*** Opening of Data for this exercise ***

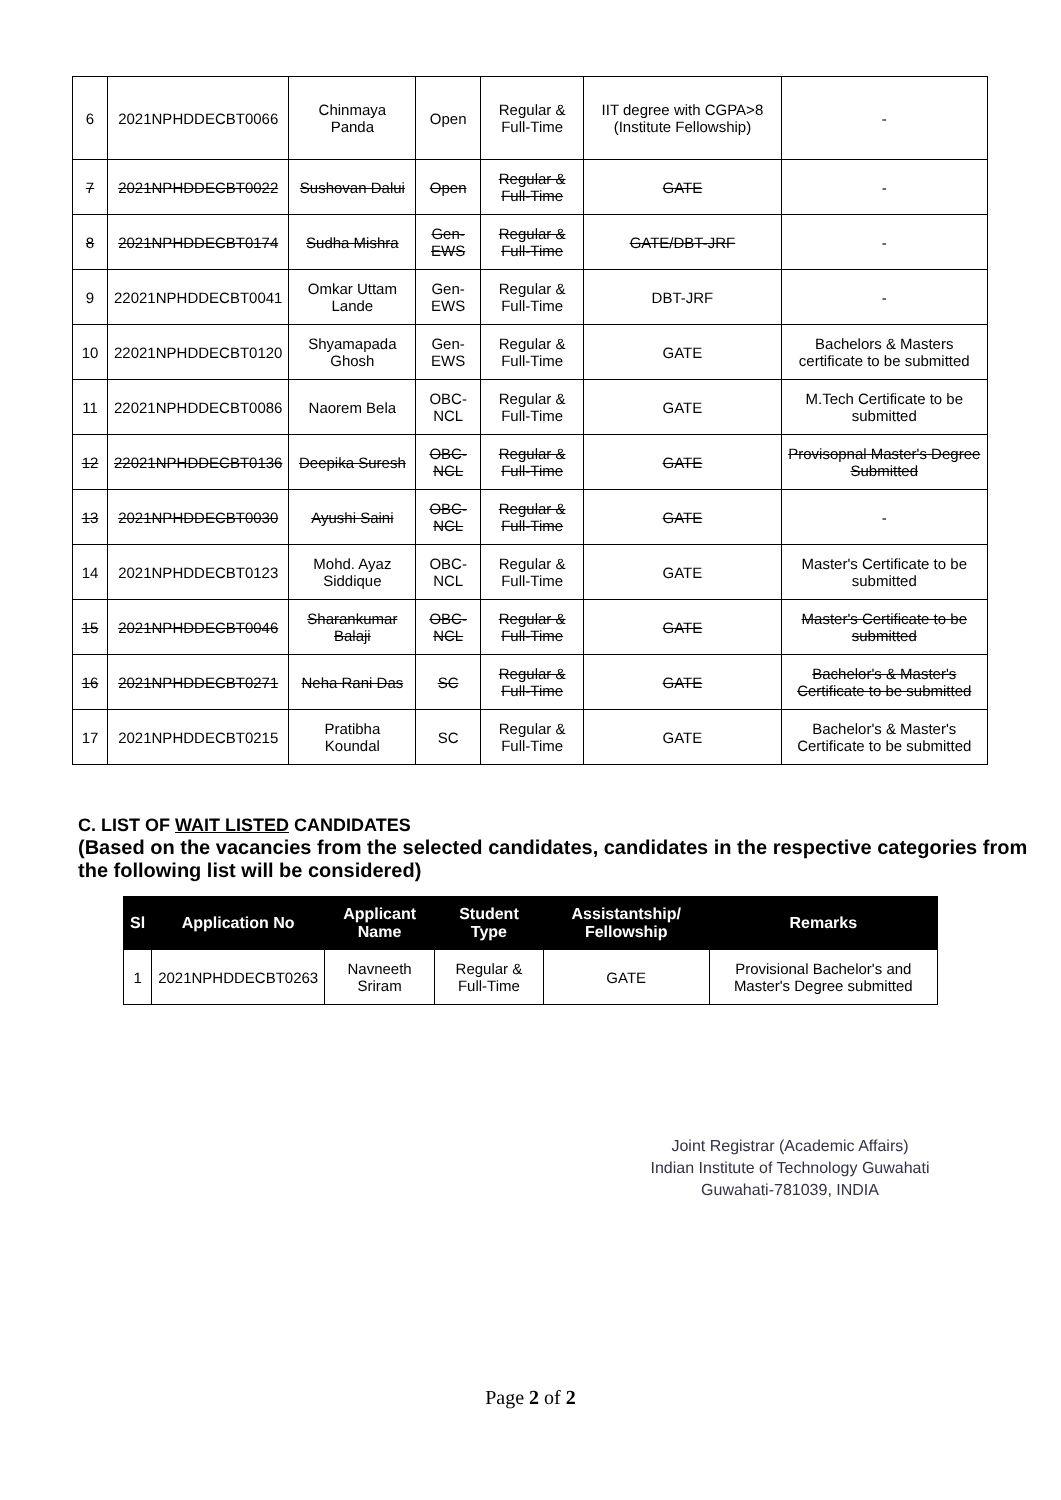| 6 | 2021NPHDDECBT0066 | Chinmaya Panda | Open | Regular & Full-Time | IIT degree with CGPA>8 (Institute Fellowship) | - |
| 7 | 2021NPHDDECBT0022 | Sushovan Dalui | Open | Regular & Full-Time | GATE | - |
| 8 | 2021NPHDDECBT0174 | Sudha Mishra | Gen-EWS | Regular & Full-Time | GATE/DBT-JRF | - |
| 9 | 22021NPHDDECBT0041 | Omkar Uttam Lande | Gen-EWS | Regular & Full-Time | DBT-JRF | - |
| 10 | 22021NPHDDECBT0120 | Shyamapada Ghosh | Gen-EWS | Regular & Full-Time | GATE | Bachelors & Masters certificate to be submitted |
| 11 | 22021NPHDDECBT0086 | Naorem Bela | OBC-NCL | Regular & Full-Time | GATE | M.Tech Certificate to be submitted |
| 12 | 22021NPHDDECBT0136 | Deepika Suresh | OBC-NCL | Regular & Full-Time | GATE | Provisopnal Master's Degree Submitted |
| 13 | 2021NPHDDECBT0030 | Ayushi Saini | OBC-NCL | Regular & Full-Time | GATE | - |
| 14 | 2021NPHDDECBT0123 | Mohd. Ayaz Siddique | OBC-NCL | Regular & Full-Time | GATE | Master's Certificate to be submitted |
| 15 | 2021NPHDDECBT0046 | Sharankumar Balaji | OBC-NCL | Regular & Full-Time | GATE | Master's Certificate to be submitted |
| 16 | 2021NPHDDECBT0271 | Neha Rani Das | SC | Regular & Full-Time | GATE | Bachelor's & Master's Certificate to be submitted |
| 17 | 2021NPHDDECBT0215 | Pratibha Koundal | SC | Regular & Full-Time | GATE | Bachelor's & Master's Certificate to be submitted |
C. LIST OF WAIT LISTED CANDIDATES
(Based on the vacancies from the selected candidates, candidates in the respective categories from the following list will be considered)
| Sl | Application No | Applicant Name | Student Type | Assistantship/ Fellowship | Remarks |
| --- | --- | --- | --- | --- | --- |
| 1 | 2021NPHDDECBT0263 | Navneeth Sriram | Regular & Full-Time | GATE | Provisional Bachelor's and Master's Degree submitted |
Joint Registrar (Academic Affairs)
Indian Institute of Technology Guwahati
Guwahati-781039, INDIA
Page 2 of 2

*** Close of Data for this exercise ***

-- What the task asks --
The pictures in the data should be omitted, and every remaining line set down exactly.

-- Answer space --
| 6 | 2021NPHDDECBT0066 | Chinmaya Panda | Open | Regular & Full-Time | IIT degree with CGPA>8 (Institute Fellowship) | - |
| 7 | 2021NPHDDECBT0022 | Sushovan Dalui | Open | Regular & Full-Time | GATE | - |
| 8 | 2021NPHDDECBT0174 | Sudha Mishra | Gen-EWS | Regular & Full-Time | GATE/DBT-JRF | - |
| 9 | 22021NPHDDECBT0041 | Omkar Uttam Lande | Gen-EWS | Regular & Full-Time | DBT-JRF | - |
| 10 | 22021NPHDDECBT0120 | Shyamapada Ghosh | Gen-EWS | Regular & Full-Time | GATE | Bachelors & Masters certificate to be submitted |
| 11 | 22021NPHDDECBT0086 | Naorem Bela | OBC-NCL | Regular & Full-Time | GATE | M.Tech Certificate to be submitted |
| 12 | 22021NPHDDECBT0136 | Deepika Suresh | OBC-NCL | Regular & Full-Time | GATE | Provisopnal Master's Degree Submitted |
| 13 | 2021NPHDDECBT0030 | Ayushi Saini | OBC-NCL | Regular & Full-Time | GATE | - |
| 14 | 2021NPHDDECBT0123 | Mohd. Ayaz Siddique | OBC-NCL | Regular & Full-Time | GATE | Master's Certificate to be submitted |
| 15 | 2021NPHDDECBT0046 | Sharankumar Balaji | OBC-NCL | Regular & Full-Time | GATE | Master's Certificate to be submitted |
| 16 | 2021NPHDDECBT0271 | Neha Rani Das | SC | Regular & Full-Time | GATE | Bachelor's & Master's Certificate to be submitted |
| 17 | 2021NPHDDECBT0215 | Pratibha Koundal | SC | Regular & Full-Time | GATE | Bachelor's & Master's Certificate to be submitted |
C. LIST OF WAIT LISTED CANDIDATES
(Based on the vacancies from the selected candidates, candidates in the respective categories from the following list will be considered)
| Sl | Application No | Applicant Name | Student Type | Assistantship/ Fellowship | Remarks |
| --- | --- | --- | --- | --- | --- |
| 1 | 2021NPHDDECBT0263 | Navneeth Sriram | Regular & Full-Time | GATE | Provisional Bachelor's and Master's Degree submitted |
Joint Registrar (Academic Affairs)
Indian Institute of Technology Guwahati
Guwahati-781039, INDIA
Page 2 of 2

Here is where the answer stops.